--- Your task ---
Reproduce the data in its entirety, exactly as supplied.
****************************************
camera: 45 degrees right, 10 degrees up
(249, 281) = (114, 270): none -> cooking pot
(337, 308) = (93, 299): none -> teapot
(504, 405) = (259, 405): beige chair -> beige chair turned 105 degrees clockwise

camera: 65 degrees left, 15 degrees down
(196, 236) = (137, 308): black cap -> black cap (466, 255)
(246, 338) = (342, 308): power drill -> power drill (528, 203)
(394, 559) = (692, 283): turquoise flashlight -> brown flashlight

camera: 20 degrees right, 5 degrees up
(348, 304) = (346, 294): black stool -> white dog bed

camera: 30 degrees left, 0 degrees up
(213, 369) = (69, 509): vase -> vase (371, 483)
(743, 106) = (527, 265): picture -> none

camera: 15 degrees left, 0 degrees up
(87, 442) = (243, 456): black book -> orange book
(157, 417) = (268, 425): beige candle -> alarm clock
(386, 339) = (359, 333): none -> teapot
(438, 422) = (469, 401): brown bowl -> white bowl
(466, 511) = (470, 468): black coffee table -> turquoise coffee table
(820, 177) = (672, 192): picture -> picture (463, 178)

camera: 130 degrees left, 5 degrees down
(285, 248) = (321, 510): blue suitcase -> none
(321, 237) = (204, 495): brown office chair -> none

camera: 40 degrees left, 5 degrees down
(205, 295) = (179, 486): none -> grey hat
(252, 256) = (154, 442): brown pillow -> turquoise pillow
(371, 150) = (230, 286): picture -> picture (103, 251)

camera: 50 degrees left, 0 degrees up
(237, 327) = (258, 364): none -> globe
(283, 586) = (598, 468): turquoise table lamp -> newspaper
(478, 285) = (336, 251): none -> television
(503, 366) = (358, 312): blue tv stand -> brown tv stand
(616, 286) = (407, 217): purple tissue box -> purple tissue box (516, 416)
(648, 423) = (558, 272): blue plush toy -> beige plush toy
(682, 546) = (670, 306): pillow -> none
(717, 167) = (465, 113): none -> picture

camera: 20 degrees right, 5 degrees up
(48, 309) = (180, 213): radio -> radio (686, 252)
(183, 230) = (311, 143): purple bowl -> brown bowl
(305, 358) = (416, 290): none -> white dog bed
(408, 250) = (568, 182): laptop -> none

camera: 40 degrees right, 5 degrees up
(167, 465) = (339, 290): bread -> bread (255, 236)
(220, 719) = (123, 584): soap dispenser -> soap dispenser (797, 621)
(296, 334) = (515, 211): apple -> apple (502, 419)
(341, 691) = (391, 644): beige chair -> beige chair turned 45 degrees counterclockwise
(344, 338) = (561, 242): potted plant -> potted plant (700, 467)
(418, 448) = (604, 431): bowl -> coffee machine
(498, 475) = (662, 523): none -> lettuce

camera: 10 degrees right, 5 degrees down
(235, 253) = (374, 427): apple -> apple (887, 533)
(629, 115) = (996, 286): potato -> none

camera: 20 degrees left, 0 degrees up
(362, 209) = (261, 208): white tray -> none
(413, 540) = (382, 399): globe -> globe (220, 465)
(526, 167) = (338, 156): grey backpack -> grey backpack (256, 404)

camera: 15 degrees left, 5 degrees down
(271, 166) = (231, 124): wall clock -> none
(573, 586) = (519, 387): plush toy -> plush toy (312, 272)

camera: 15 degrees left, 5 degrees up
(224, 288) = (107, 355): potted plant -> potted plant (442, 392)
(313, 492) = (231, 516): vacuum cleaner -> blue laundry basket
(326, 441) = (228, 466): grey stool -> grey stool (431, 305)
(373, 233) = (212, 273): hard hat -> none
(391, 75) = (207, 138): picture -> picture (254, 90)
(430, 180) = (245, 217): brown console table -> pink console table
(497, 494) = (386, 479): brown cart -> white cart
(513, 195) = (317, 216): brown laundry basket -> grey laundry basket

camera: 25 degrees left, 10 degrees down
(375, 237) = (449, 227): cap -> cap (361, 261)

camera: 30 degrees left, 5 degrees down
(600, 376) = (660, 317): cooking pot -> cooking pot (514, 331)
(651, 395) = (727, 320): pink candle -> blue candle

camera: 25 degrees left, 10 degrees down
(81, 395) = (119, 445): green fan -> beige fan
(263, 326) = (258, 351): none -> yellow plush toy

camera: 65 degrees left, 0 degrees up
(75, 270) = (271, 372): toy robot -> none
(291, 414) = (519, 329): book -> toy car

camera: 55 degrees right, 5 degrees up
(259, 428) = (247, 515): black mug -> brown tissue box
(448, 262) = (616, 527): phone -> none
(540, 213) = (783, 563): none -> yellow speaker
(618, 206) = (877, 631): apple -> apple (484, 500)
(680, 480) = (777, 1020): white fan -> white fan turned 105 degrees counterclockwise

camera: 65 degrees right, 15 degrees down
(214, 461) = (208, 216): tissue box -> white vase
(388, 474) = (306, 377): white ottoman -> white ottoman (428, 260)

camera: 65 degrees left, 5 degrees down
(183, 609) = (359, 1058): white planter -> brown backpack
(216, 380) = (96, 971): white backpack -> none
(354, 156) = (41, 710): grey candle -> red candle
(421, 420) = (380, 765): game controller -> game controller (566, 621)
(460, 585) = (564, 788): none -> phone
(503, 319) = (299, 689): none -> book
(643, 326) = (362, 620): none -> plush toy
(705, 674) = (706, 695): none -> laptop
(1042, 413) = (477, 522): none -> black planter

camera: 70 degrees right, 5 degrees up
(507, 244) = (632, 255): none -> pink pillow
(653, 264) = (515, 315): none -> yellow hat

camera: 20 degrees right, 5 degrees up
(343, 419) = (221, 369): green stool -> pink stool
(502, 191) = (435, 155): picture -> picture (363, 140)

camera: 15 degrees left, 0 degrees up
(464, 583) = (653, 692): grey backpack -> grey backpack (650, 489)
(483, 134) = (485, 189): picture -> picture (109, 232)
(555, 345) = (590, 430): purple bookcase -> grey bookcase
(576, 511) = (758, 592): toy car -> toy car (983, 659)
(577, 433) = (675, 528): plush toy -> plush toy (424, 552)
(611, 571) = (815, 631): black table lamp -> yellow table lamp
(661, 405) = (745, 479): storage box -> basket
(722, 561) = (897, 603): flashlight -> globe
****************************************
--- The answer ---
camera: 45 degrees right, 10 degrees up
(249, 281) = (114, 270): none -> cooking pot
(337, 308) = (93, 299): none -> teapot
(504, 405) = (259, 405): beige chair -> beige chair turned 105 degrees clockwise

camera: 65 degrees left, 15 degrees down
(196, 236) = (137, 308): black cap -> black cap (466, 255)
(246, 338) = (342, 308): power drill -> power drill (528, 203)
(394, 559) = (692, 283): turquoise flashlight -> brown flashlight

camera: 20 degrees right, 5 degrees up
(348, 304) = (346, 294): black stool -> white dog bed

camera: 30 degrees left, 0 degrees up
(213, 369) = (69, 509): vase -> vase (371, 483)
(743, 106) = (527, 265): picture -> none

camera: 15 degrees left, 0 degrees up
(87, 442) = (243, 456): black book -> orange book
(157, 417) = (268, 425): beige candle -> alarm clock
(386, 339) = (359, 333): none -> teapot
(438, 422) = (469, 401): brown bowl -> white bowl
(466, 511) = (470, 468): black coffee table -> turquoise coffee table
(820, 177) = (672, 192): picture -> picture (463, 178)

camera: 130 degrees left, 5 degrees down
(285, 248) = (321, 510): blue suitcase -> none
(321, 237) = (204, 495): brown office chair -> none

camera: 40 degrees left, 5 degrees down
(205, 295) = (179, 486): none -> grey hat
(252, 256) = (154, 442): brown pillow -> turquoise pillow
(371, 150) = (230, 286): picture -> picture (103, 251)

camera: 50 degrees left, 0 degrees up
(237, 327) = (258, 364): none -> globe
(283, 586) = (598, 468): turquoise table lamp -> newspaper
(478, 285) = (336, 251): none -> television
(503, 366) = (358, 312): blue tv stand -> brown tv stand
(616, 286) = (407, 217): purple tissue box -> purple tissue box (516, 416)
(648, 423) = (558, 272): blue plush toy -> beige plush toy
(682, 546) = (670, 306): pillow -> none
(717, 167) = (465, 113): none -> picture

camera: 20 degrees right, 5 degrees up
(48, 309) = (180, 213): radio -> radio (686, 252)
(183, 230) = (311, 143): purple bowl -> brown bowl
(305, 358) = (416, 290): none -> white dog bed
(408, 250) = (568, 182): laptop -> none

camera: 40 degrees right, 5 degrees up
(167, 465) = (339, 290): bread -> bread (255, 236)
(220, 719) = (123, 584): soap dispenser -> soap dispenser (797, 621)
(296, 334) = (515, 211): apple -> apple (502, 419)
(341, 691) = (391, 644): beige chair -> beige chair turned 45 degrees counterclockwise
(344, 338) = (561, 242): potted plant -> potted plant (700, 467)
(418, 448) = (604, 431): bowl -> coffee machine
(498, 475) = (662, 523): none -> lettuce

camera: 10 degrees right, 5 degrees down
(235, 253) = (374, 427): apple -> apple (887, 533)
(629, 115) = (996, 286): potato -> none

camera: 20 degrees left, 0 degrees up
(362, 209) = (261, 208): white tray -> none
(413, 540) = (382, 399): globe -> globe (220, 465)
(526, 167) = (338, 156): grey backpack -> grey backpack (256, 404)

camera: 15 degrees left, 5 degrees down
(271, 166) = (231, 124): wall clock -> none
(573, 586) = (519, 387): plush toy -> plush toy (312, 272)

camera: 15 degrees left, 5 degrees up
(224, 288) = (107, 355): potted plant -> potted plant (442, 392)
(313, 492) = (231, 516): vacuum cleaner -> blue laundry basket
(326, 441) = (228, 466): grey stool -> grey stool (431, 305)
(373, 233) = (212, 273): hard hat -> none
(391, 75) = (207, 138): picture -> picture (254, 90)
(430, 180) = (245, 217): brown console table -> pink console table
(497, 494) = (386, 479): brown cart -> white cart
(513, 195) = (317, 216): brown laundry basket -> grey laundry basket

camera: 25 degrees left, 10 degrees down
(375, 237) = (449, 227): cap -> cap (361, 261)

camera: 30 degrees left, 5 degrees down
(600, 376) = (660, 317): cooking pot -> cooking pot (514, 331)
(651, 395) = (727, 320): pink candle -> blue candle

camera: 25 degrees left, 10 degrees down
(81, 395) = (119, 445): green fan -> beige fan
(263, 326) = (258, 351): none -> yellow plush toy

camera: 65 degrees left, 0 degrees up
(75, 270) = (271, 372): toy robot -> none
(291, 414) = (519, 329): book -> toy car

camera: 55 degrees right, 5 degrees up
(259, 428) = (247, 515): black mug -> brown tissue box
(448, 262) = (616, 527): phone -> none
(540, 213) = (783, 563): none -> yellow speaker
(618, 206) = (877, 631): apple -> apple (484, 500)
(680, 480) = (777, 1020): white fan -> white fan turned 105 degrees counterclockwise

camera: 65 degrees right, 15 degrees down
(214, 461) = (208, 216): tissue box -> white vase
(388, 474) = (306, 377): white ottoman -> white ottoman (428, 260)

camera: 65 degrees left, 5 degrees down
(183, 609) = (359, 1058): white planter -> brown backpack
(216, 380) = (96, 971): white backpack -> none
(354, 156) = (41, 710): grey candle -> red candle
(421, 420) = (380, 765): game controller -> game controller (566, 621)
(460, 585) = (564, 788): none -> phone
(503, 319) = (299, 689): none -> book
(643, 326) = (362, 620): none -> plush toy
(705, 674) = (706, 695): none -> laptop
(1042, 413) = (477, 522): none -> black planter

camera: 70 degrees right, 5 degrees up
(507, 244) = (632, 255): none -> pink pillow
(653, 264) = (515, 315): none -> yellow hat

camera: 20 degrees right, 5 degrees up
(343, 419) = (221, 369): green stool -> pink stool
(502, 191) = (435, 155): picture -> picture (363, 140)

camera: 15 degrees left, 0 degrees up
(464, 583) = (653, 692): grey backpack -> grey backpack (650, 489)
(483, 134) = (485, 189): picture -> picture (109, 232)
(555, 345) = (590, 430): purple bookcase -> grey bookcase
(576, 511) = (758, 592): toy car -> toy car (983, 659)
(577, 433) = (675, 528): plush toy -> plush toy (424, 552)
(611, 571) = (815, 631): black table lamp -> yellow table lamp
(661, 405) = (745, 479): storage box -> basket
(722, 561) = (897, 603): flashlight -> globe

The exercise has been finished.